Task data ::
☆ ☆ ☆ ☆ ☆
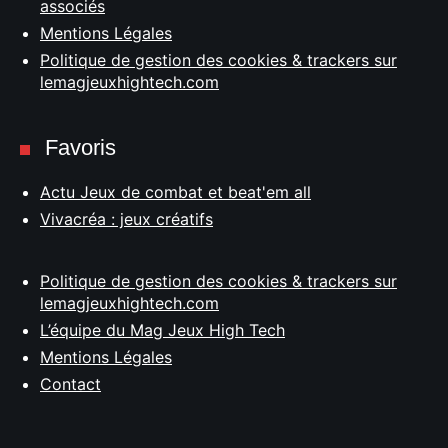
associés
Mentions Légales
Politique de gestion des cookies & trackers sur
lemagjeuxhightech.com
Favoris
Actu Jeux de combat et beat'em all
Vivacréa : jeux créatifs
Politique de gestion des cookies & trackers sur
lemagjeuxhightech.com
L’équipe du Mag Jeux High Tech
Mentions Légales
Contact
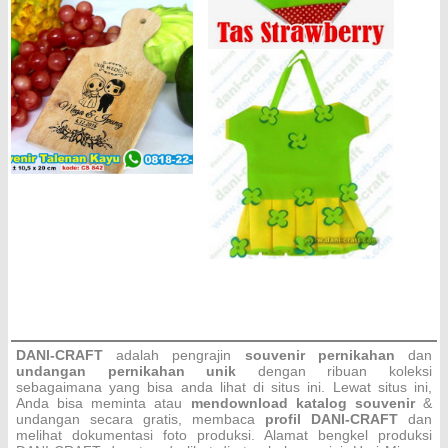
DANI-CRAFT
adalah pengrajin
souvenir pernikahan
dan
undangan pernikahan unik
dengan ribuan koleksi
sebagaimana yang bisa anda lihat di situs ini. Lewat situs ini,
Anda bisa meminta atau
men
download katalog souvenir
&
undangan secara gratis, membaca
profil DANI-CRAFT
dan
melihat dokumentasi foto produksi. Alamat bengkel produksi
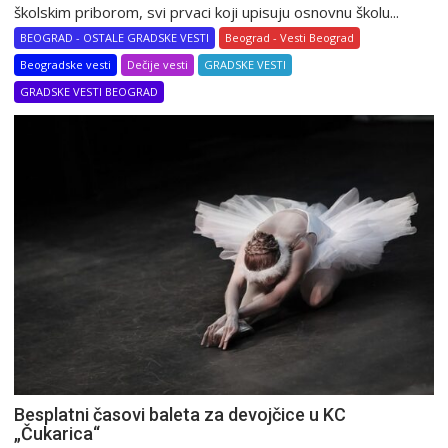
školskim priborom, svi prvaci koji upisuju osnovnu školu...
BEOGRAD - OSTALE GRADSKE VESTI
Beograd - Vesti Beograd
Beogradske vesti
Dečije vesti
GRADSKE VESTI
GRADSKE VESTI BEOGRAD
Besplatni časovi baleta za devojčice u KC
„Čukarica“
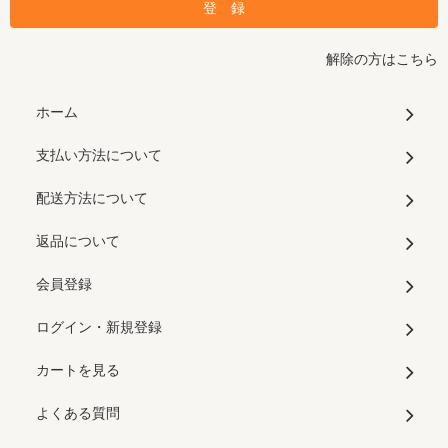
解除の方はこちら
ホーム
支払い方法について
配送方法について
返品について
会員登録
ログイン・新規登録
カートを見る
よくある質問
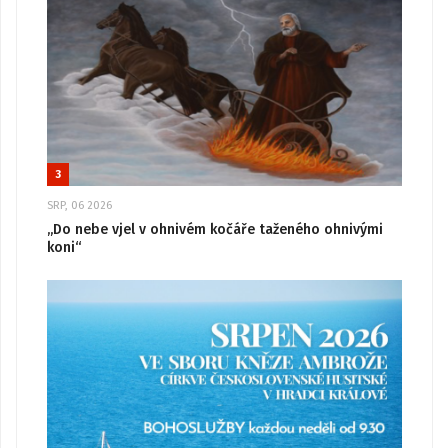
3
SRP, 06 2026
„Do nebe vjel v ohnivém kočáře taženého ohnivými
koni“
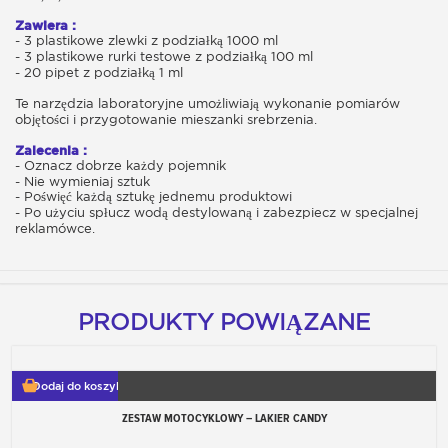
Zawiera :
- 3 plastikowe zlewki z podziałką 1000 ml
- 3 plastikowe rurki testowe z podziałką 100 ml
- 20 pipet z podziałką 1 ml
Te narzędzia laboratoryjne umożliwiają wykonanie pomiarów
objętości i przygotowanie mieszanki srebrzenia.
Zalecenia :
- Oznacz dobrze każdy pojemnik
- Nie wymieniaj sztuk
- Poświęć każdą sztukę jednemu produktowi
- Po użyciu spłucz wodą destylowaną i zabezpiecz w specjalnej
reklamówce.
PRODUKTY POWIĄZANE
Dodaj do koszyka
ZESTAW MOTOCYKLOWY – LAKIER CANDY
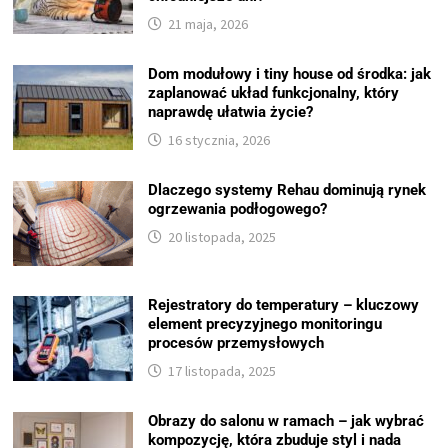
21 maja, 2026
Dom modułowy i tiny house od środka: jak
zaplanować układ funkcjonalny, który
naprawdę ułatwia życie?
16 stycznia, 2026
Dlaczego systemy Rehau dominują rynek
ogrzewania podłogowego?
20 listopada, 2025
Rejestratory do temperatury – kluczowy
element precyzyjnego monitoringu
procesów przemysłowych
17 listopada, 2025
Obrazy do salonu w ramach – jak wybrać
kompozycję, która zbuduje styl i nada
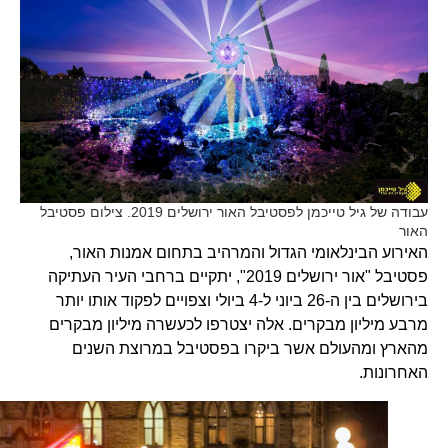
עבודה של גיל טייכמן לפסטיבל האור ירושלים 2019. צילום פסטיבל
האור
האירוע הבינלאומי הגדול והמרהיב בתחום אמנות האור,
פסטיבל "אור ירושלים 2019", יתקיים ברחבי העיר העתיקה
בירושלים בין ה-26 ביוני ל-4 ביולי וצפויים לפקוד אותו יותר
מרבע מיליון מבקרים. אלה יצטרפו לכעשרה
מיליון מבקרים
מהארץ ומהעולם אשר ביקרו בפסטיבל במרוצת השנים
האחרונות.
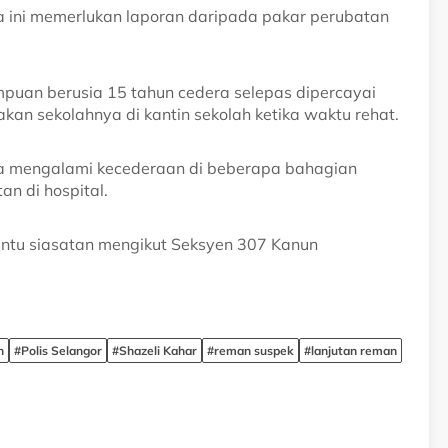
a ini memerlukan laporan daripada pakar perubatan
.
puan berusia 15 tahun cedera selepas dipercayai
kan sekolahnya di kantin sekolah ketika waktu rehat.
gsa mengalami kecederaan di beberapa bahagian
n di hospital.
ntu siasatan mengikut Seksyen 307 Kanun
h
#Polis Selangor
#Shazeli Kahar
#reman suspek
#lanjutan reman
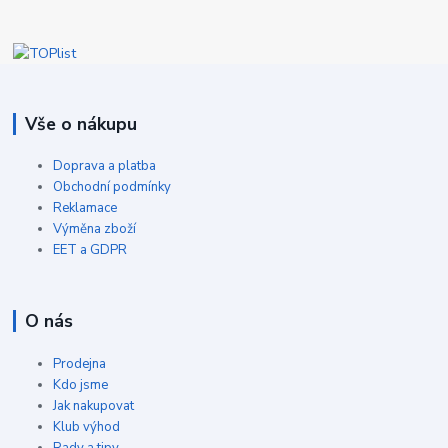
Vše o nákupu
Doprava a platba
Obchodní podmínky
Reklamace
Výměna zboží
EET a GDPR
O nás
Prodejna
Kdo jsme
Jak nakupovat
Klub výhod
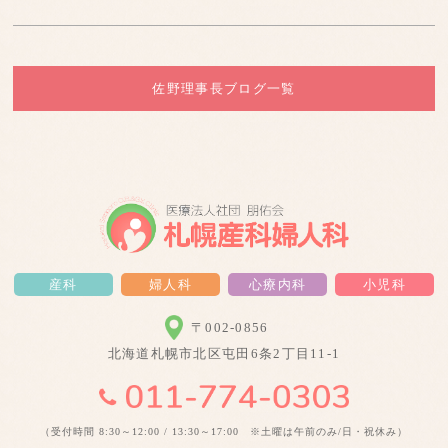
佐野理事長ブログ一覧
産科
婦人科
心療内科
小児科
〒002-0856
北海道札幌市北区屯田6条2丁目11-1
（受付時間 8:30～12:00 / 13:30～17:00 ※土曜は午前のみ/日・祝休み）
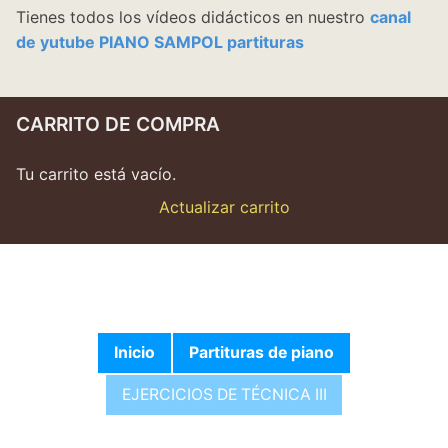
Tienes todos los vídeos didácticos en nuestro
canal
de yutube PIANO SAMPOL partituras
CARRITO DE COMPRA
Tu carrito está vacío.
Actualizar carrito
Inicio
Partituras de piano
EJERCICIOS DE TÉCNICA III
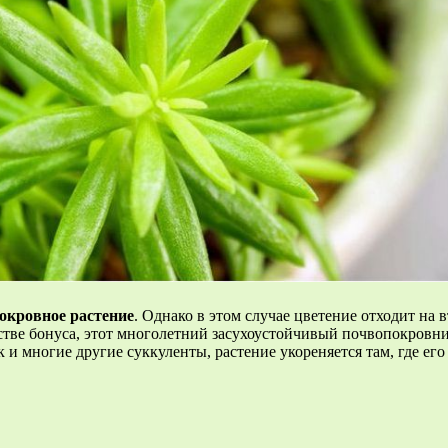
окровное растение
. Однако в этом случае цветение отходит на 
честве бонуса, этот многолетний засухоустойчивый почвопокров
 и многие другие суккуленты, растение укореняется там, где его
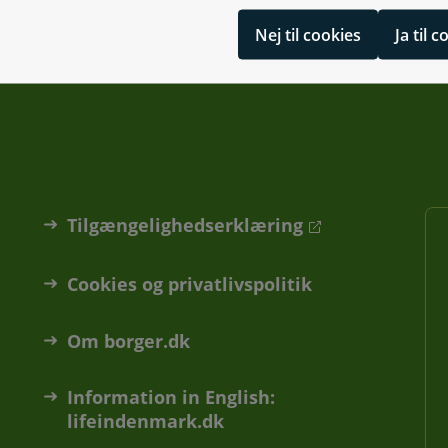
Nej til cookies
Ja til 
Tilgængelighedserklæring
Cookies og privatlivspolitik
Om borger.dk
Information in English:
lifeindenmark.dk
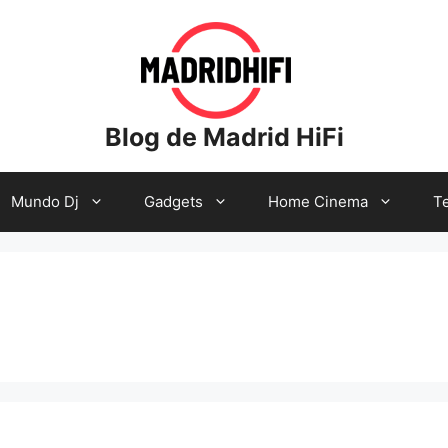
Blog de Madrid HiFi
Mundo Dj
Gadgets
Home Cinema
Te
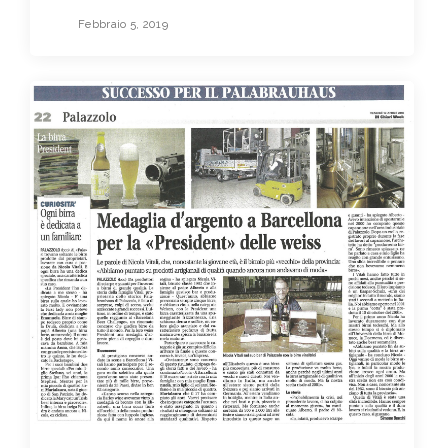
Febbraio 5, 2019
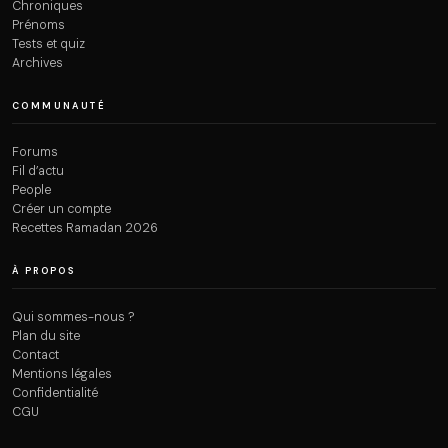
Chroniques
Prénoms
Tests et quiz
Archives
COMMUNAUTÉ
Forums
Fil d’actu
People
Créer un compte
Recettes Ramadan 2026
À PROPOS
Qui sommes-nous ?
Plan du site
Contact
Mentions légales
Confidentialité
CGU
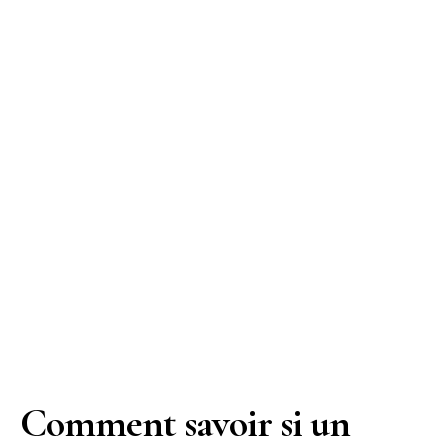
Comment savoir si un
☆ ☆ ☆ ☆ ☆
What to do :: Reproduce every line of text from the listing above, keeping each line as it appears and leaving out the pictures.

Task solution ::
associés
Mentions Légales
Politique de gestion des cookies & trackers sur
lemagjeuxhightech.com
Favoris
Actu Jeux de combat et beat'em all
Vivacréa : jeux créatifs
Politique de gestion des cookies & trackers sur
lemagjeuxhightech.com
L’équipe du Mag Jeux High Tech
Mentions Légales
Contact
DANI-CRAFT
adalah pengrajin
souvenir pernikahan
dan
undangan pernikahan unik
dengan ribuan koleksi
sebagaimana yang bisa anda lihat di situs ini. Lewat situs ini,
Anda bisa meminta atau
men
download katalog souvenir
&
undangan secara gratis, membaca
profil DANI-CRAFT
dan
melihat dokumentasi foto produksi. Alamat bengkel produksi
školskim priborom, svi prvaci koji upisuju osnovnu školu...
BEOGRAD - OSTALE GRADSKE VESTI
Beograd - Vesti Beograd
Beogradske vesti
Dečije vesti
GRADSKE VESTI
GRADSKE VESTI BEOGRAD
Besplatni časovi baleta za devojčice u KC
„Čukarica“
解除の方はこちら
ホーム
支払い方法について
配送方法について
返品について
会員登録
ログイン・新規登録
カートを見る
よくある質問
3
SRP, 06 2026
„Do nebe vjel v ohnivém kočáře taženého ohnivými
koni“
Zawiera :
- 3 plastikowe zlewki z podziałką 1000 ml
- 3 plastikowe rurki testowe z podziałką 100 ml
- 20 pipet z podziałką 1 ml
Te narzędzia laboratoryjne umożliwiają wykonanie pomiarów
objętości i przygotowanie mieszanki srebrzenia.
Zalecenia :
- Oznacz dobrze każdy pojemnik
- Nie wymieniaj sztuk
- Poświęć każdą sztukę jednemu produktowi
- Po użyciu spłucz wodą destylowaną i zabezpiecz w specjalnej
reklamówce.
PRODUKTY POWIĄZANE
Dodaj do koszyka
ZESTAW MOTOCYKLOWY – LAKIER CANDY
21 maja, 2026
Dom modułowy i tiny house od środka: jak
zaplanować układ funkcjonalny, który
naprawdę ułatwia życie?
16 stycznia, 2026
Dlaczego systemy Rehau dominują rynek
ogrzewania podłogowego?
20 listopada, 2025
Rejestratory do temperatury – kluczowy
element precyzyjnego monitoringu
procesów przemysłowych
17 listopada, 2025
Obrazy do salonu w ramach – jak wybrać
kompozycję, która zbuduje styl i nada
עבודה של גיל טייכמן לפסטיבל האור ירושלים 2019. צילום פסטיבל
האור
האירוע הבינלאומי הגדול והמרהיב בתחום אמנות האור,
פסטיבל "אור ירושלים 2019", יתקיים ברחבי העיר העתיקה
בירושלים בין ה-26 ביוני ל-4 ביולי וצפויים לפקוד אותו יותר
מרבע מיליון מבקרים. אלה יצטרפו לכעשרה
מיליון מבקרים
מהארץ ומהעולם אשר ביקרו בפסטיבל במרוצת השנים
האחרונות.
a ini memerlukan laporan daripada pakar perubatan
.
puan berusia 15 tahun cedera selepas dipercayai
kan sekolahnya di kantin sekolah ketika waktu rehat.
gsa mengalami kecederaan di beberapa bahagian
n di hospital.
ntu siasatan mengikut Seksyen 307 Kanun
h
#Polis Selangor
#Shazeli Kahar
#reman suspek
#lanjutan reman
Vše o nákupu
Doprava a platba
Obchodní podmínky
Reklamace
Výměna zboží
EET a GDPR
O nás
Prodejna
Kdo jsme
Jak nakupovat
Klub výhod
佐野理事長ブログ一覧
産科
婦人科
心療内科
小児科
〒002-0856
北海道札幌市北区屯田6条2丁目11-1
（受付時間 8:30～12:00 / 13:30～17:00 ※土曜は午前のみ/日・祝休み）
Tienes todos los vídeos didácticos en nuestro
canal
de yutube PIANO SAMPOL partituras
CARRITO DE COMPRA
Tu carrito está vacío.
Actualizar carrito
Inicio
Partituras de piano
EJERCICIOS DE TÉCNICA III
окровное растение
. Однако в этом случае цветение отходит на 
честве бонуса, этот многолетний засухоустойчивый почвопокров
 и многие другие суккуленты, растение укореняется там, где его
Nej til cookies
Ja til 
Tilgængelighedserklæring
Cookies og privatlivspolitik
Om borger.dk
Information in English:
lifeindenmark.dk
Blog de Madrid HiFi
Mundo Dj
Gadgets
Home Cinema
Te
Febbraio 5, 2019
Chroniques
Prénoms
Tests et quiz
Archives
COMMUNAUTÉ
Forums
Fil d’actu
People
Créer un compte
Recettes Ramadan 2026
À PROPOS
Qui sommes-nous ?
Plan du site
Contact
Mentions légales
Confidentialité
CGU
Comment savoir si un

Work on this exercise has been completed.